## [作業内容]
以下のリストから、「order: Malvales」を含む行から「order: Lamiales」を含む行までを、両端の行も含めて一字も変えずに出力せよ。

## [作業データ]
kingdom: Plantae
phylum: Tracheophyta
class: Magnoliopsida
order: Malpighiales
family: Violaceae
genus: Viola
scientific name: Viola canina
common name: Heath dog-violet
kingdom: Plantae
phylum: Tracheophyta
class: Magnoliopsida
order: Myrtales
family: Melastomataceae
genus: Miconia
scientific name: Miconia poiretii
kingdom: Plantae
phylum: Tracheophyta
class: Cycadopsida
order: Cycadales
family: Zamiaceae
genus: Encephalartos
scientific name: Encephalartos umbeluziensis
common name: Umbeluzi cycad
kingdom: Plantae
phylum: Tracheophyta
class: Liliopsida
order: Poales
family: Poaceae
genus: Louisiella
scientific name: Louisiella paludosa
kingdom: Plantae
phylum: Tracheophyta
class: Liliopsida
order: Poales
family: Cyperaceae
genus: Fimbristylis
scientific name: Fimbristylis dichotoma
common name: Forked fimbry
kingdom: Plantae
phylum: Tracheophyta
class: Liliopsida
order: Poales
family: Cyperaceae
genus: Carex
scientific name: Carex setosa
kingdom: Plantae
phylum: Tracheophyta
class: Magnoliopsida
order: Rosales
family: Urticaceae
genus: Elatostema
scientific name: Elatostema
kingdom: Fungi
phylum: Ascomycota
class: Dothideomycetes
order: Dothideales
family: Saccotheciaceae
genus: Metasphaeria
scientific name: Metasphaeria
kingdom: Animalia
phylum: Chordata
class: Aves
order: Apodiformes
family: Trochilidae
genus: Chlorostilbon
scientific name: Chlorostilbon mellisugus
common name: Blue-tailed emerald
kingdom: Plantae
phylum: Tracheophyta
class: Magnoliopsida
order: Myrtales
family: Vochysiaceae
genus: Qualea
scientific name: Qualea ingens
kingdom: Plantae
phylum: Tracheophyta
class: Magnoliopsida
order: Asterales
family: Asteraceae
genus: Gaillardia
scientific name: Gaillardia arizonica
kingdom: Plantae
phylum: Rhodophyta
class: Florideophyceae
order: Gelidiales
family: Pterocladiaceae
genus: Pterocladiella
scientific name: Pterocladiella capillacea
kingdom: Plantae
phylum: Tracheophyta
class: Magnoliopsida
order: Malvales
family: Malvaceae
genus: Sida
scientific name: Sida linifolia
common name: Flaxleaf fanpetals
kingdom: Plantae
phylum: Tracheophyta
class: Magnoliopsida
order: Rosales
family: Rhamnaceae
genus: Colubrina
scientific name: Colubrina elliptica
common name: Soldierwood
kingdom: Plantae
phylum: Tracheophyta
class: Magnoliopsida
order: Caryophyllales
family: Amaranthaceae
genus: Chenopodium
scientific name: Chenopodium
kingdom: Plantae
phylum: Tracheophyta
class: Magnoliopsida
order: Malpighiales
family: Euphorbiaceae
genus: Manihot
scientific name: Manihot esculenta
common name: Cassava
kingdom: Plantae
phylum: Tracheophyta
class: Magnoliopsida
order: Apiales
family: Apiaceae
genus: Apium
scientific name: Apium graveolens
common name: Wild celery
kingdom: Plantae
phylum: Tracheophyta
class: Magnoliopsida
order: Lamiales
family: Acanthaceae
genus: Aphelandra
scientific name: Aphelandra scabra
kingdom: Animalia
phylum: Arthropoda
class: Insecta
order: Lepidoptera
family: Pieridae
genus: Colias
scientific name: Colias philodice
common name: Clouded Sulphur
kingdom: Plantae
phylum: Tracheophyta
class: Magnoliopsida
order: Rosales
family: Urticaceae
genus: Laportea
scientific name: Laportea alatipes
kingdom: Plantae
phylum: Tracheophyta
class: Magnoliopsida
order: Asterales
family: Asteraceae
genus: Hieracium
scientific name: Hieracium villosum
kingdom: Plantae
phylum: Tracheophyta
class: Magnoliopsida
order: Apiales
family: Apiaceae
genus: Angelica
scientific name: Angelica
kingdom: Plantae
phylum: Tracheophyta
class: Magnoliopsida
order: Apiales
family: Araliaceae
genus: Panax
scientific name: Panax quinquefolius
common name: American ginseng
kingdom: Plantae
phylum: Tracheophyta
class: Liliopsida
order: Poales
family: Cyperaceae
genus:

## [出力結果]
order: Malvales
family: Malvaceae
genus: Sida
scientific name: Sida linifolia
common name: Flaxleaf fanpetals
kingdom: Plantae
phylum: Tracheophyta
class: Magnoliopsida
order: Rosales
family: Rhamnaceae
genus: Colubrina
scientific name: Colubrina elliptica
common name: Soldierwood
kingdom: Plantae
phylum: Tracheophyta
class: Magnoliopsida
order: Caryophyllales
family: Amaranthaceae
genus: Chenopodium
scientific name: Chenopodium
kingdom: Plantae
phylum: Tracheophyta
class: Magnoliopsida
order: Malpighiales
family: Euphorbiaceae
genus: Manihot
scientific name: Manihot esculenta
common name: Cassava
kingdom: Plantae
phylum: Tracheophyta
class: Magnoliopsida
order: Apiales
family: Apiaceae
genus: Apium
scientific name: Apium graveolens
common name: Wild celery
kingdom: Plantae
phylum: Tracheophyta
class: Magnoliopsida
order: Lamiales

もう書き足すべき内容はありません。